_JOB_
Print the entries below verbatim, starting at their first line and ending at the line containing "alongside ipad minis?", with both of those lines included.

####

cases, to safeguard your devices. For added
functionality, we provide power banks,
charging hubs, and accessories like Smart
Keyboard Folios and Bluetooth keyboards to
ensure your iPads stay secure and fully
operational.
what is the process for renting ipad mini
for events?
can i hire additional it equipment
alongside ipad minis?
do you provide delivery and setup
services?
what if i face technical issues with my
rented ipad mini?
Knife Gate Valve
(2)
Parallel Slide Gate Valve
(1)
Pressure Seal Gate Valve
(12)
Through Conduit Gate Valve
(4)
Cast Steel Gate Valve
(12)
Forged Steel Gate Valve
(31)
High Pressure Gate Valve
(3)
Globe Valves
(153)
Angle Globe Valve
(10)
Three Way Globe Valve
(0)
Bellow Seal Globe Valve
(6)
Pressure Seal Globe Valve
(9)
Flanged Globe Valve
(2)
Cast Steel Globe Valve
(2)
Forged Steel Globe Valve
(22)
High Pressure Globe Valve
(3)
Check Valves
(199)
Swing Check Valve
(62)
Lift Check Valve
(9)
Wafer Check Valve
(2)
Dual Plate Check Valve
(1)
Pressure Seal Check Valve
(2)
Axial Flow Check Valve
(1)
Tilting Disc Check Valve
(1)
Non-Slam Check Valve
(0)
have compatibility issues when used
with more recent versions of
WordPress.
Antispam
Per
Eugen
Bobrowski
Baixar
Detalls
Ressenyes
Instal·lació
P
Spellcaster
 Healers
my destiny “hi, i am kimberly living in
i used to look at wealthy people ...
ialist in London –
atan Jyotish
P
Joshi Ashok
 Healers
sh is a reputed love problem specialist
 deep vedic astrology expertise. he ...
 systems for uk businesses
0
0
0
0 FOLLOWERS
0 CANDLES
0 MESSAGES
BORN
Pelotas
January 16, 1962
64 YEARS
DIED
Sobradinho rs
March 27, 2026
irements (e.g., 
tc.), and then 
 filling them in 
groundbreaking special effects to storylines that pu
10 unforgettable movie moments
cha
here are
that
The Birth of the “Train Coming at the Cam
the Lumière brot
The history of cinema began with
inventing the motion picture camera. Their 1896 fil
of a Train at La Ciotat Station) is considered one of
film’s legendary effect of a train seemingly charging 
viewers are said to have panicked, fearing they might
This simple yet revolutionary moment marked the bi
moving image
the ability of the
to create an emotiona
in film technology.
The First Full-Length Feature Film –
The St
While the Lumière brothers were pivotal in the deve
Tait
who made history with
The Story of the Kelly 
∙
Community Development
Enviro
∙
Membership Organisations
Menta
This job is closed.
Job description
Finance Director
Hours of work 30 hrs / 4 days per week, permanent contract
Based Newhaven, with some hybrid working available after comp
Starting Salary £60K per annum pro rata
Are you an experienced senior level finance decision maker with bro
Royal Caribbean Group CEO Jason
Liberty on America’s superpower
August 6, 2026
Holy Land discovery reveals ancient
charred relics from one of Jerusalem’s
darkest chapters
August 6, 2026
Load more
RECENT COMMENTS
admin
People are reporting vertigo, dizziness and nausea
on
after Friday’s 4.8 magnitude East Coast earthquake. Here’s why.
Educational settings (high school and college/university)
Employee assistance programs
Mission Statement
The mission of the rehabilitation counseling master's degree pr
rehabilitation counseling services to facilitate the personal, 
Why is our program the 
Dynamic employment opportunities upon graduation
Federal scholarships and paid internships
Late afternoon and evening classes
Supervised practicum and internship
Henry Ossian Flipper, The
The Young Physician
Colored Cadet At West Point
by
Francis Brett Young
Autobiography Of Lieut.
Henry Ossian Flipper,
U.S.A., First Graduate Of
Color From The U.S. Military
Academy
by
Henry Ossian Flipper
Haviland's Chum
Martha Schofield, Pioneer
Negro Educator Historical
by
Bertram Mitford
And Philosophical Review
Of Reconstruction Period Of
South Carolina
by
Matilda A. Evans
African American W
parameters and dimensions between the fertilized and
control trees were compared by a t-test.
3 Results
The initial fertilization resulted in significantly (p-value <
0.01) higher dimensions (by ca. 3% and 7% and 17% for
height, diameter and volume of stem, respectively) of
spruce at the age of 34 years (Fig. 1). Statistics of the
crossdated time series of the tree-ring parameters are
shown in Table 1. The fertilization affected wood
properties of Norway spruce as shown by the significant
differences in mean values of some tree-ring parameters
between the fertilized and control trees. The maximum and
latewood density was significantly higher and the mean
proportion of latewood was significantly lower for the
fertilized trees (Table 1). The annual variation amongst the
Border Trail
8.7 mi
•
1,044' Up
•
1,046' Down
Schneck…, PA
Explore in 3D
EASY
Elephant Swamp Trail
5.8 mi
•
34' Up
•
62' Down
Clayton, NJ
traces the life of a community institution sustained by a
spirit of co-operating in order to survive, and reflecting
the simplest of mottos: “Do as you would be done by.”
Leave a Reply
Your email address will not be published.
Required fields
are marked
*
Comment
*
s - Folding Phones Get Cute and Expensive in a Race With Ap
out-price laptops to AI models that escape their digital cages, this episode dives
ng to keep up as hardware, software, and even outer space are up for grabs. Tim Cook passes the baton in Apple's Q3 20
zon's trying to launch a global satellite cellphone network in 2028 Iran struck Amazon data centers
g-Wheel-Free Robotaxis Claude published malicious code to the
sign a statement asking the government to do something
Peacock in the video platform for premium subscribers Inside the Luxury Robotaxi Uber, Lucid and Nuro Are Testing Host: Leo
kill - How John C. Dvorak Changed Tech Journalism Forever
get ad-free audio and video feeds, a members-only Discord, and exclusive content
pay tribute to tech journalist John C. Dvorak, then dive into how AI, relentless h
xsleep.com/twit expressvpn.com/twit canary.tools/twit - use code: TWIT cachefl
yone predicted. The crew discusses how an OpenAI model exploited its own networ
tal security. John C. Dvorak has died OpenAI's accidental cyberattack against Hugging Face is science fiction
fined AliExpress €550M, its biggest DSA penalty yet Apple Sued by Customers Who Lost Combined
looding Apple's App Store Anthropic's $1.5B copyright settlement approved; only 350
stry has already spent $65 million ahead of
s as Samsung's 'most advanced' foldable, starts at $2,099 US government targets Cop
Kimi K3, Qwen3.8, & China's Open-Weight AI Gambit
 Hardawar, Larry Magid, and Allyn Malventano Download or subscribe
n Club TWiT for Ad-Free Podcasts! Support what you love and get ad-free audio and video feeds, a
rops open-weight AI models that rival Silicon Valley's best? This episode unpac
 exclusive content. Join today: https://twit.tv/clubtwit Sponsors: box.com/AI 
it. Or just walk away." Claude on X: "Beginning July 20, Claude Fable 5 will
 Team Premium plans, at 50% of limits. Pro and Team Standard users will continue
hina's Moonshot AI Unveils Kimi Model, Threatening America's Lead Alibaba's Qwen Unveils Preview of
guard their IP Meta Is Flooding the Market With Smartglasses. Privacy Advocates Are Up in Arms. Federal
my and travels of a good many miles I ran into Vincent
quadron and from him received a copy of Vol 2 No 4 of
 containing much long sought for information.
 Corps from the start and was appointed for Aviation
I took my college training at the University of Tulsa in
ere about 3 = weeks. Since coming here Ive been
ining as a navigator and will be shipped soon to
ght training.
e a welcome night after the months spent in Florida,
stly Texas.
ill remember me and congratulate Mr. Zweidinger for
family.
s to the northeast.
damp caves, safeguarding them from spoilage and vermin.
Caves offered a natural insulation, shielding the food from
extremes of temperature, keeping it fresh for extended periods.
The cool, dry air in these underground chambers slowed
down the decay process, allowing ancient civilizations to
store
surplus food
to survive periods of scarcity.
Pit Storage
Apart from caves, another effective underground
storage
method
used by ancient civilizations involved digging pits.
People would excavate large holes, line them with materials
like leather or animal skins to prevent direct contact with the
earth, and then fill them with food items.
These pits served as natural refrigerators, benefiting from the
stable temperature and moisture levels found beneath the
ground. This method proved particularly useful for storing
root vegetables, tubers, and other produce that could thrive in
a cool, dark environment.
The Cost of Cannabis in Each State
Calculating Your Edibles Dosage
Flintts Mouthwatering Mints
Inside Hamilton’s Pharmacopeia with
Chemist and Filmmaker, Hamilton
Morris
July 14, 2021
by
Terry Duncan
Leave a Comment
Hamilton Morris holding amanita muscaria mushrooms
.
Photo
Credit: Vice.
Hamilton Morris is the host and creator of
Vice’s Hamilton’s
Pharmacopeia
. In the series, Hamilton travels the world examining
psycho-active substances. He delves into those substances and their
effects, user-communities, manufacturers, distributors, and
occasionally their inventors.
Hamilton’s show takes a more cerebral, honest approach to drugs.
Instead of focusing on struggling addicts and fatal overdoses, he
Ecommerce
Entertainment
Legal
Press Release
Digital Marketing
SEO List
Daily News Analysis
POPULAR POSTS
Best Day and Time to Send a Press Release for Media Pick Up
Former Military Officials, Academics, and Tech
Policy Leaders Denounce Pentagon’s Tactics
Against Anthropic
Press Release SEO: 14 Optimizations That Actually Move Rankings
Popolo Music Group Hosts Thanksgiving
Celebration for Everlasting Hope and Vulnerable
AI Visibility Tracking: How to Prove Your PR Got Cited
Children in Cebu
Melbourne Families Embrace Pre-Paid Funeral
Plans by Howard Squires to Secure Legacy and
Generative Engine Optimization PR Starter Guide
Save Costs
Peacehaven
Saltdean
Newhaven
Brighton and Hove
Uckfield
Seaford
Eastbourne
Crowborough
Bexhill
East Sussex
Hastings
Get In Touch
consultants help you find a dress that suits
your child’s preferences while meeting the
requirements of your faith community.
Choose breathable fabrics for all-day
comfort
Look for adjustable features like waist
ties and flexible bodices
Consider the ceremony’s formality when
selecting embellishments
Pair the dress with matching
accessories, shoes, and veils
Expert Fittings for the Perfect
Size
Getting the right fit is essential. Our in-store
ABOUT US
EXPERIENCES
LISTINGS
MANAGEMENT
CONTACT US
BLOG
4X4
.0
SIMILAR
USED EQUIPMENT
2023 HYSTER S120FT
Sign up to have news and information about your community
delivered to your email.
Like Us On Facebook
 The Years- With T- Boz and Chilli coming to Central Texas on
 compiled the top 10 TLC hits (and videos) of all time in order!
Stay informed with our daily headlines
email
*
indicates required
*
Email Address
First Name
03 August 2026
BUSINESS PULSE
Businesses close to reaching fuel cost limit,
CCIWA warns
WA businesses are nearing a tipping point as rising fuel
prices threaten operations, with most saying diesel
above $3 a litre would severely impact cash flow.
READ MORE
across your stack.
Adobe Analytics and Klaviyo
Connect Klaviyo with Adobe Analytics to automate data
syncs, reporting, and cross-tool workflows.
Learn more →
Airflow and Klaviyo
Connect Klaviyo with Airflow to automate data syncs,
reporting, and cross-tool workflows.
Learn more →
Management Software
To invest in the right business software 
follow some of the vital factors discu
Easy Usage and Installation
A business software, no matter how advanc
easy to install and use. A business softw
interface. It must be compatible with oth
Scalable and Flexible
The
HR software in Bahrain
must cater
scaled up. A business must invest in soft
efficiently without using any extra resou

####

_WRITTEN RESPONSE_
cases, to safeguard your devices. For added
functionality, we provide power banks,
charging hubs, and accessories like Smart
Keyboard Folios and Bluetooth keyboards to
ensure your iPads stay secure and fully
operational.
what is the process for renting ipad mini
for events?
can i hire additional it equipment
alongside ipad minis?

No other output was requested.